Vienna and its environs enjoy considerable biodiversity, including several endangered species like the Ziesel and the mighty white-tailed eagle. // © Nationalpark Donau-Auen, Kovacs

The rise and fall of the water levels define the local flora and fauna, creating a mosaic of habitats and a home for many rare species. It is the last refuge of the European pond turtle or the white-tailed eagle, which was extinct in Austria for many years. “They sometimes entered Austrian territory to hunt, but didn’t build any aeries here for a long time.” Eagles need very calm surroundings to breed; if they feel disturbed in any way, they abandon their eggs rather than risk staying in the area. For Dorn and her colleagues, the return of the white­-tailed eagle is one of their biggest success stories: “If it weren’t for the national park, that would have never been possible.”

Still, it is very unlikely for any of their up to 1.5 million annual visitors to actually spot such exotics in the wild. “The Donau-Auen national park is not comparable to the African Serengeti, where you can see many different animals from a distance. Because the vegetation is so heavy around here, you will most likely see… foliage.” Dorn chuckles. Therefore, several sightseeing areas are scattered around the park where native animals are presented in enclosures. Dorn explains: “We try to inform visitors about native wildlife, while also keeping them concentrated in those zones, to leave the majority of the park for animals.”

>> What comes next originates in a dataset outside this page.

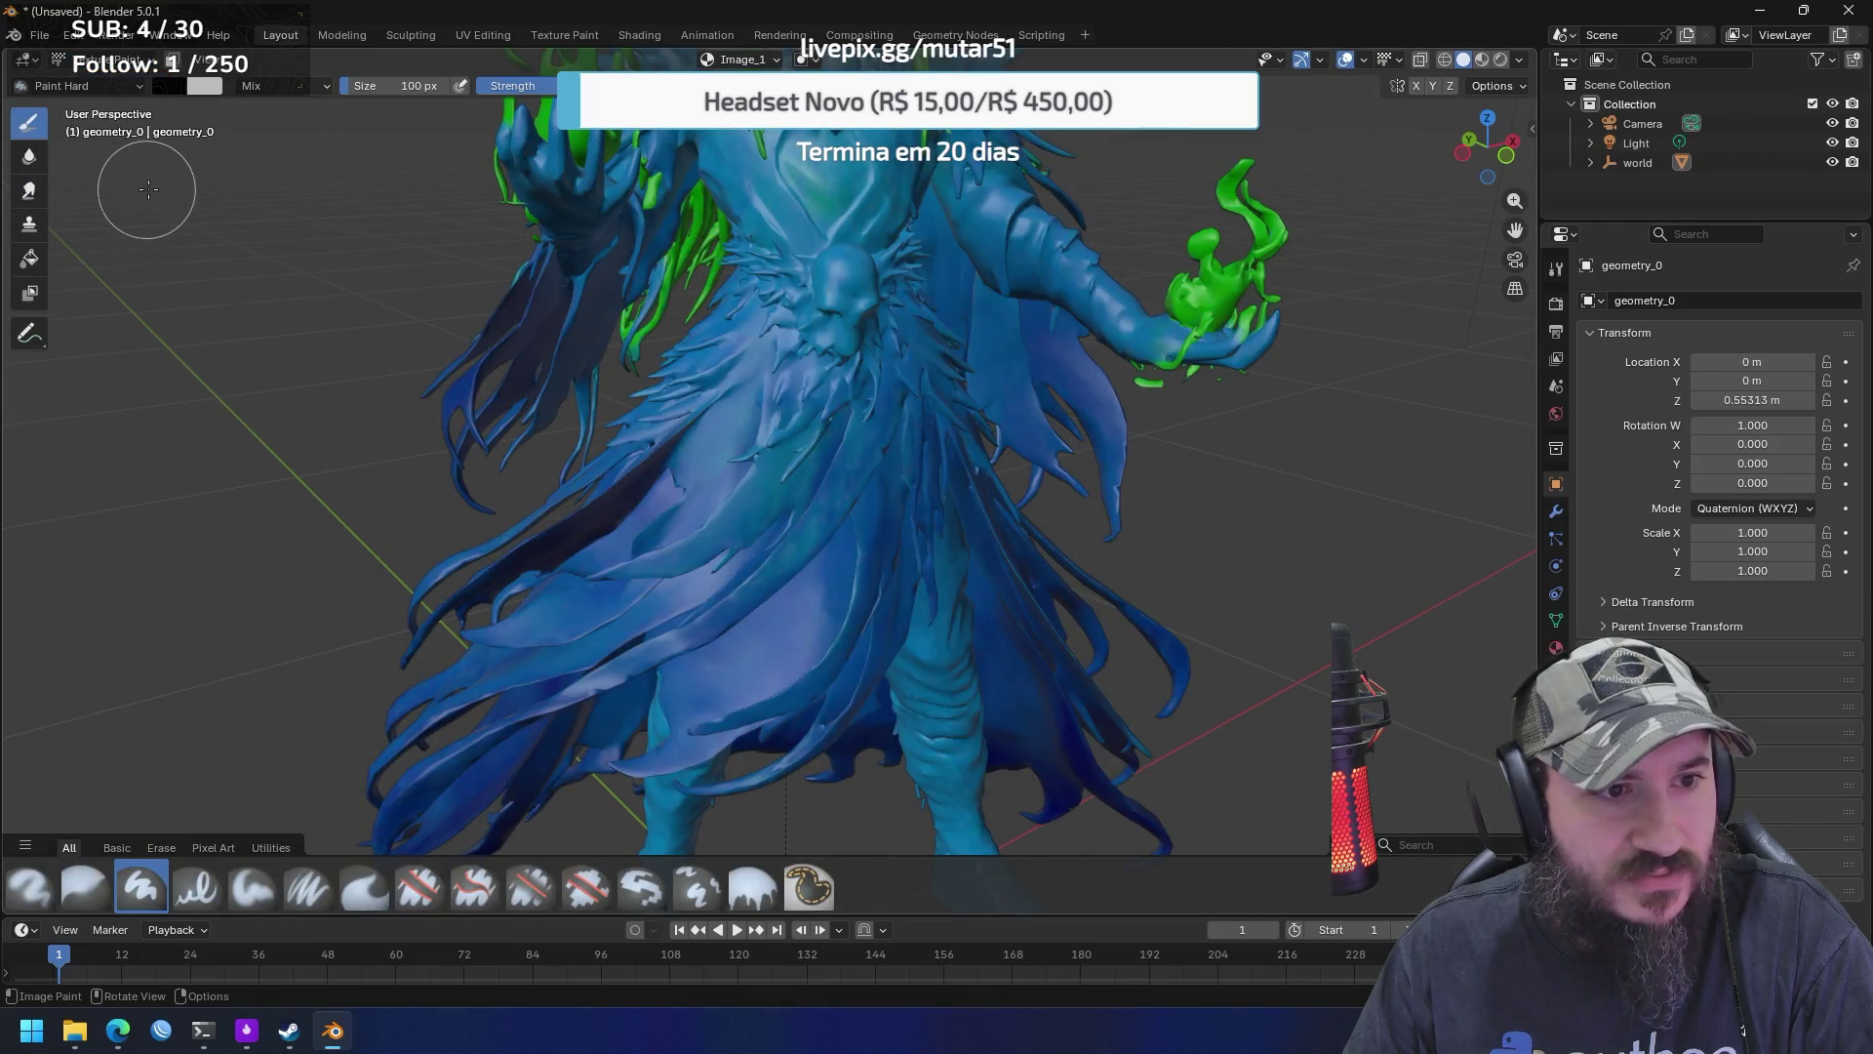
Look through the brush browser and try the Mask tool before returning to the paint tool
left_click(117, 83)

Overall, Vienna is teeming with life, often unseen. While sharing a habitat with wild animals can sometimes cause complications, most of them have adapted to the sprawl and go about their business unperturbed. With lots of green areas within city limits and an exotic, diverse ecosystem next door, the wilderness is actually really close, waiting to be explored – but please keep your pet on a leash.